== Segment start ==
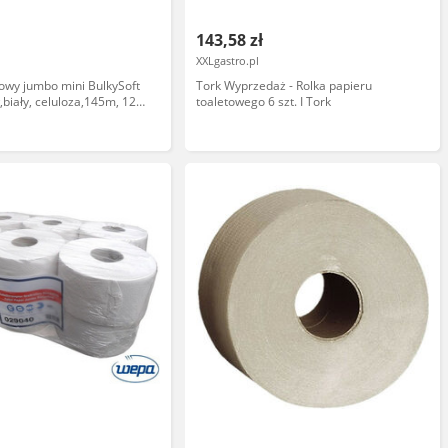
143,58 zł
XXLgastro.pl
towy jumbo mini BulkySoft
Tork Wyprzedaż - Rolka papieru
biały, celuloza,145m, 12
toaletowego 6 szt. I Tork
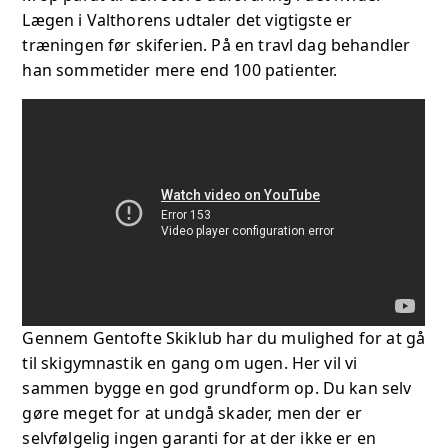
Lægen i Valthorens udtaler det vigtigste er
træningen før skiferien. På en travl dag behandler
han sommetider mere end 100 patienter.
Gennem Gentofte Skiklub har du mulighed for at gå
til skigymnastik en gang om ugen. Her vil vi
sammen bygge en god grundform op. Du kan selv
gøre meget for at undgå skader, men der er
selvfølgelig ingen garanti for at der ikke er en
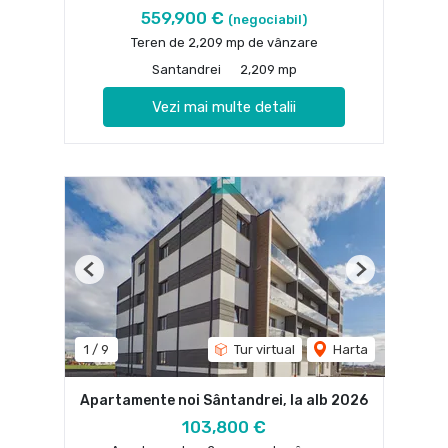
559,900 €
(negociabil)
Teren de 2,209 mp de vânzare
Santandrei
2,209 mp
Vezi mai multe detalii
Previous
Next
1
/
9
Tur virtual
Harta
Apartamente noi Sântandrei, la alb 2026
103,800 €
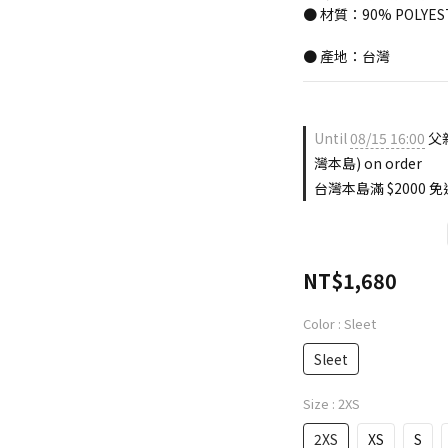
● 材質：90% POLYES
● 產地：台灣
Until
08/15 16:00
父親
灣本島) on order
台灣本島滿 $2000 免運
NT$1,680
Color
: Sleet
Sleet
Size
: 2XS
2XS
XS
S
== Segment end ==
Only the lines containing the word "Tork" should be returned from the data above.

Tork Wyprzedaż - Rolka papieru
toaletowego 6 szt. I Tork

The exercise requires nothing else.